This Post Has 6 Comments

  1. Avatar of Michael
    Michael

    The man was a known liar before the election when he promised to filibuster FISA, then immediately rolled over and voted FOR it. Since then, it’s been a trail of lies–transparency, rolling back Bush’s executive abuses, etc.. Anyone who voted for him the first time was a fool; anyone who votes for him a second time will be a fool. There are a lot of fools in this country.

    Vote for the least worst candidate, and you still get one of the worst candidates. Americans love bad candidates–you can tell by the way they rationalize voting for them, time after time.

  2. Avatar of Mark Tiedemann
    Mark Tiedemann

    Michael,

    If the GOP nominates any of the current front-runners to run against Obama, I’m afraid I will again be a fool—meager as his efforts have been, he hasn’t given the store away wholesale to the rich, and given the fact that the GOP is more and more beholden to the screeling imbecile wing of the Party, I’ll take the lesser of two screw-ups.
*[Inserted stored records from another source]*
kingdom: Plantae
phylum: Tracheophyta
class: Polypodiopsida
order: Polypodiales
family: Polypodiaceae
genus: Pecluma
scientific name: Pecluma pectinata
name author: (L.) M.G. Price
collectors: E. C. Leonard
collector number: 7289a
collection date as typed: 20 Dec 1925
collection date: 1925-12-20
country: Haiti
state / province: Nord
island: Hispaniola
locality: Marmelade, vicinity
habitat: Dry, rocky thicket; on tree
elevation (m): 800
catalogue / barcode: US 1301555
    Now if the GOP nominates Gary Johnson, that will be different. But it’s true, the candidate who would best serve almost never win the primary.

  3. Avatar of Erich Vieth
    Erich Vieth

    Bill Maher on Barack Obama:

    “Stop worrying about being liked by the conservatives. It’s never going to happen. You’re the wrong age, the wrong party, the wrong color. There’s a good 40% of this country that wouldn’t vote for you if you personally saved them from drowning. So get rid of that baggage, stop caring about the people who will never vote for you anyway, and be a strong liberal democratic President. You’re 50 now. You owe it to yourself . . . and us.”
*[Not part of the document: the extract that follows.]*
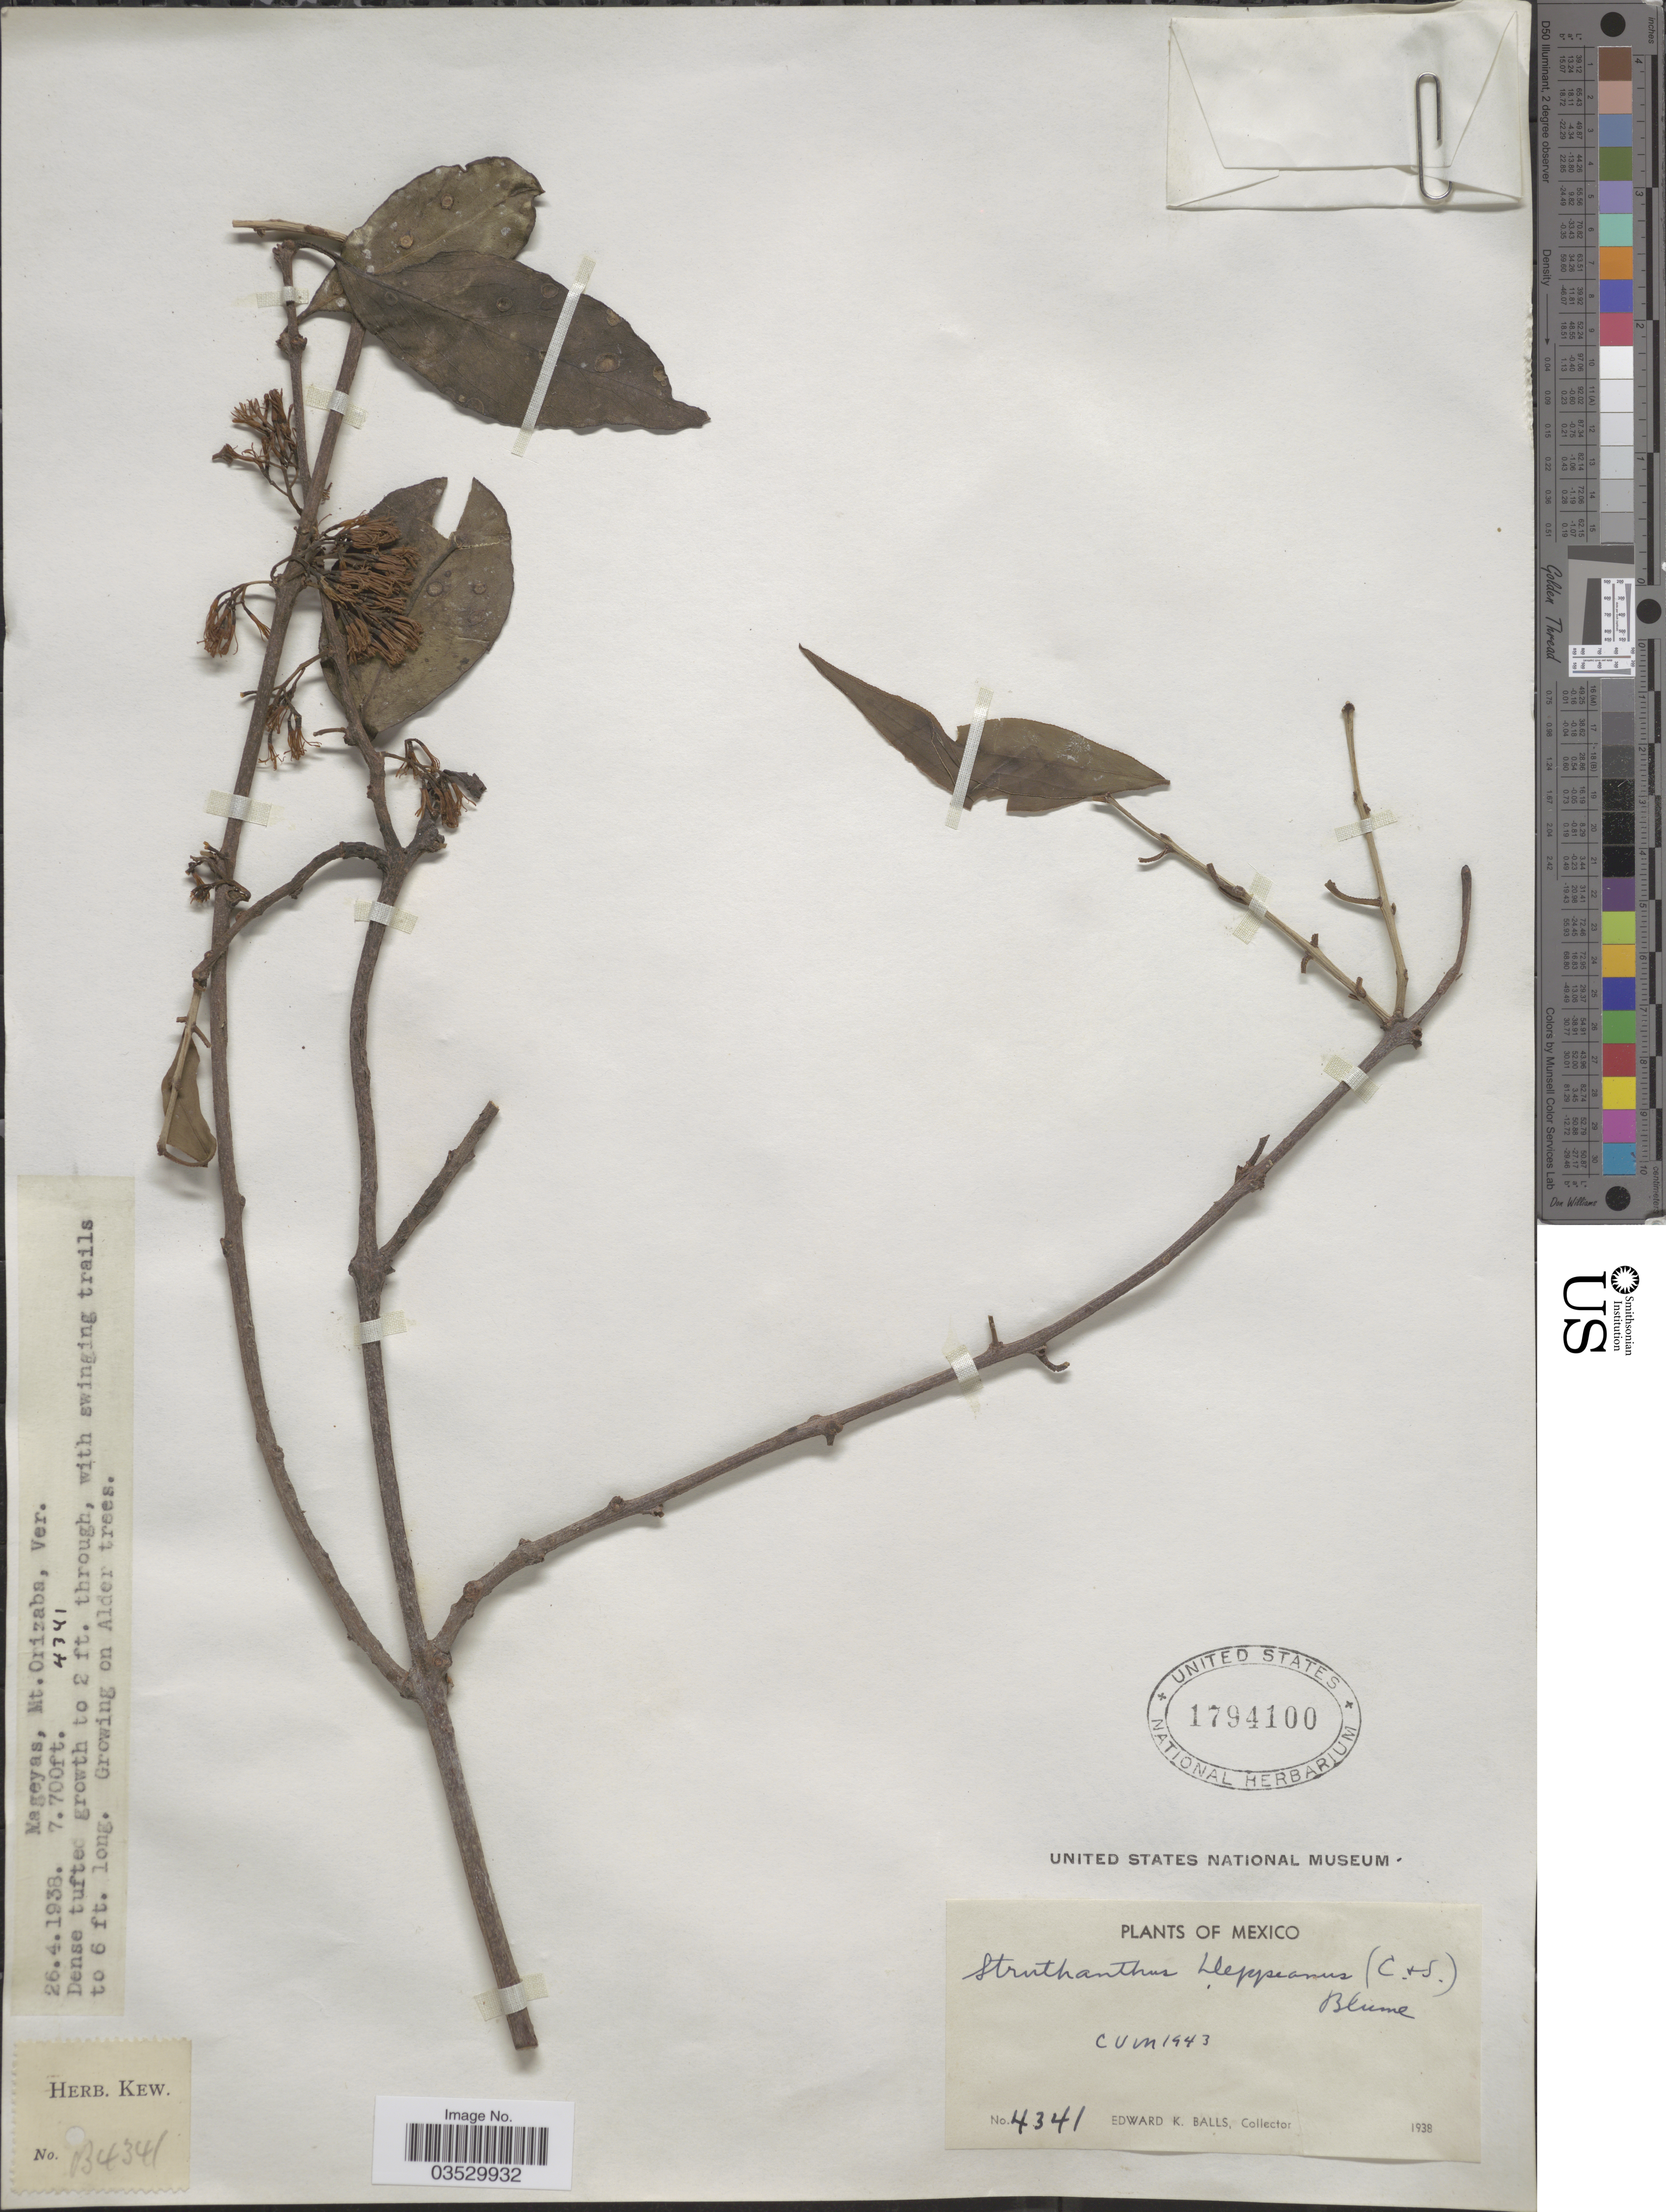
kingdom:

    http://www.msnbc.msn.com/id/21134540/vp/44013039#44013039

  4. Avatar of Erich Vieth
    Erich Vieth

    Brynn:

    As I’ve often said of your articles, I truly wish I could disagree with you. I’ve never been more pessimistic about America. I don’t know that we’ll burrow out of the mess we’ve created, and certainly not (if we do) until it gets worse than it than it is. We need high-minded ideals to become a great country again, yet we continue to become more and more tribal. I’m getting less inclined to stay knowledgeable about most of the things that I find disturbing, because there is so little I can do about most things. I find it more satisfying to pick my limited battles, and be proud if I can help get anything done in those limited areas.

    Who would have thought from watching Obama’s brilliant campaign that he had a fatal flaws of A) desperately needing to be liked by unreasonable people? B) Thinking that crappy legislation bearing a nice title is better than no legislation, and C) Being willing to rev up the malfunctioning war machine to try to get respect.

    I have no faith that Barack Obama has the competence to achieve any of the goals he so eloquently announced in his campaign. This, despite the fact that he is a highly intelligent man. He has utterly lost his way.

    1. Avatar of Erich Vieth
      Erich Vieth

      Thanks, Brynn. That truly captures the spirit of most people I hang out with.